Threatened cuts to key capabilities that then do not materialise are known as “shroud-waving” in Whitehall, where they are a common feature of defence reviews. But this time security sources say that Dominic Cummings, the prime minister’s senior aide, is attracted to the proposal to slash the size of the army and pump money into cyber-warfare, space and artificial intelligence.

Cummings has already flexed his security muscles, driving through a plan to spend £400m buying a 45% share of bankrupt satellite company OneWeb last week. John Bew, who is supposed to be running the security review in No 10 did not even know about that plan.......

Cummings held a “getting-to-know-you” exercise with the service chiefs last month, when sources say the “personal chemistry” was “ a disaster”. General Sir Patrick Sanders, who as Commander of Strategic Command is in charge of all the MoD’s special forces and intelligence units, “boasted” about his work on cyber-warfare but a source present said Cummings “shot him down in flames” leaving Sanders “humiliated”. No 10 disputes this.

Whitehall officials say the ousting last week of Sir Mark Sedwill as cabinet secretary and national security adviser will allow Cummings to take charge of the defence review because David Frost, Johnson’s chief Brexit negotiator, will not take over as national security adviser until the autumn.

Ben Wallace, the defence secretary, last week held an away day for service chiefs at the Tower of London to thrash out the MoD’s approach to the review. Two sources say General Sir Mark Carleton-Smith, head of the army, was open to a manpower cut, offset by the introduction of robot vehicles and artificial intelligence, but this was resisted by Wallace and General Sir Nick Carter, the chief of the defence staff, who want to keep army numbers at about 72,000.

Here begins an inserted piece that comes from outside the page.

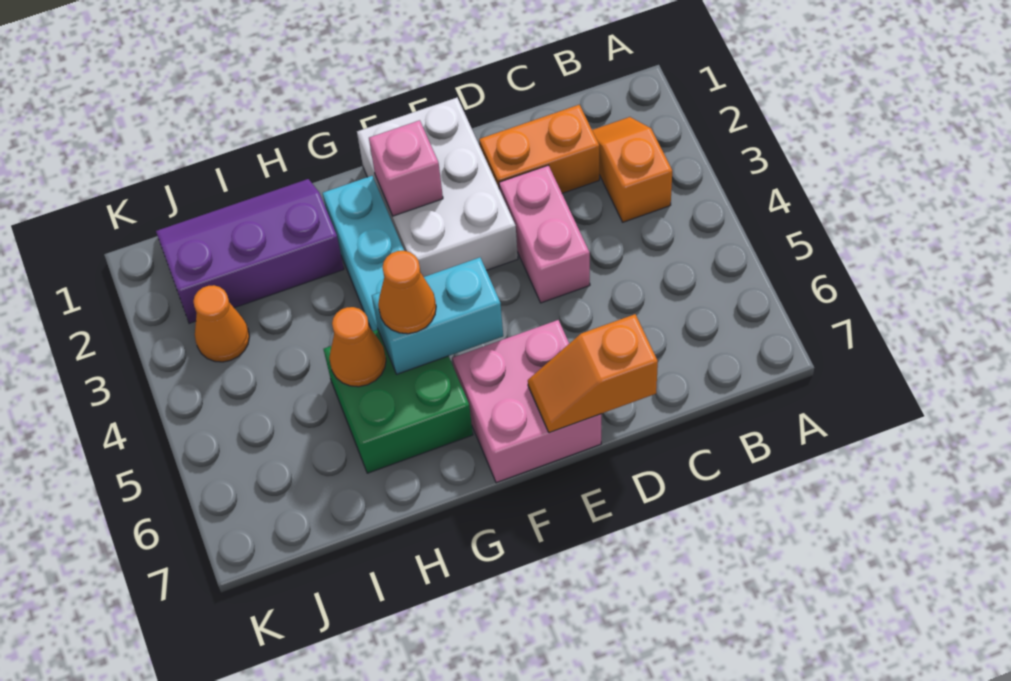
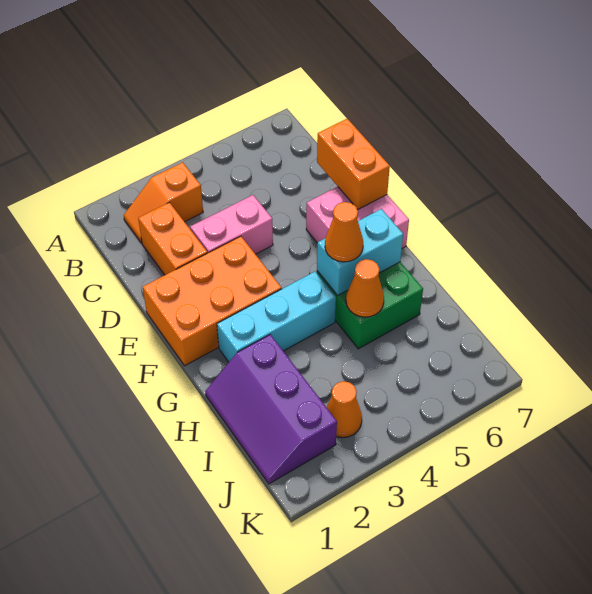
orange 1x2 slope [528,314,658,433] -> orange 1x2 brick [317,119,390,209]
white 2x3 brick [357,98,518,277] -> orange 2x3 brick [143,236,282,366]
pink 1x1 brick [369,120,443,216] -> none
cyan 1x2 brick [372,257,503,374] -> cyan 1x2 brick turned to [317,209,403,295]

The list of cuts prepared for the Treasury was not discussed. Instead Wallace presided over a discussion of “the threat”. But another source said the defence secretary would have to get Tory MPs to protest to Johnson if he wished to win the argument with Cummings in the long term: “Wallace’s only hope is to mobilise the Tory backbenchers.”

A No 10 spokesman said: “It is false to say No 10 plans to cut defence. We will fulfil our manifesto commitments, including to increase the defence budget above inflation. We do not recognise the accounts of the alleged meetings.”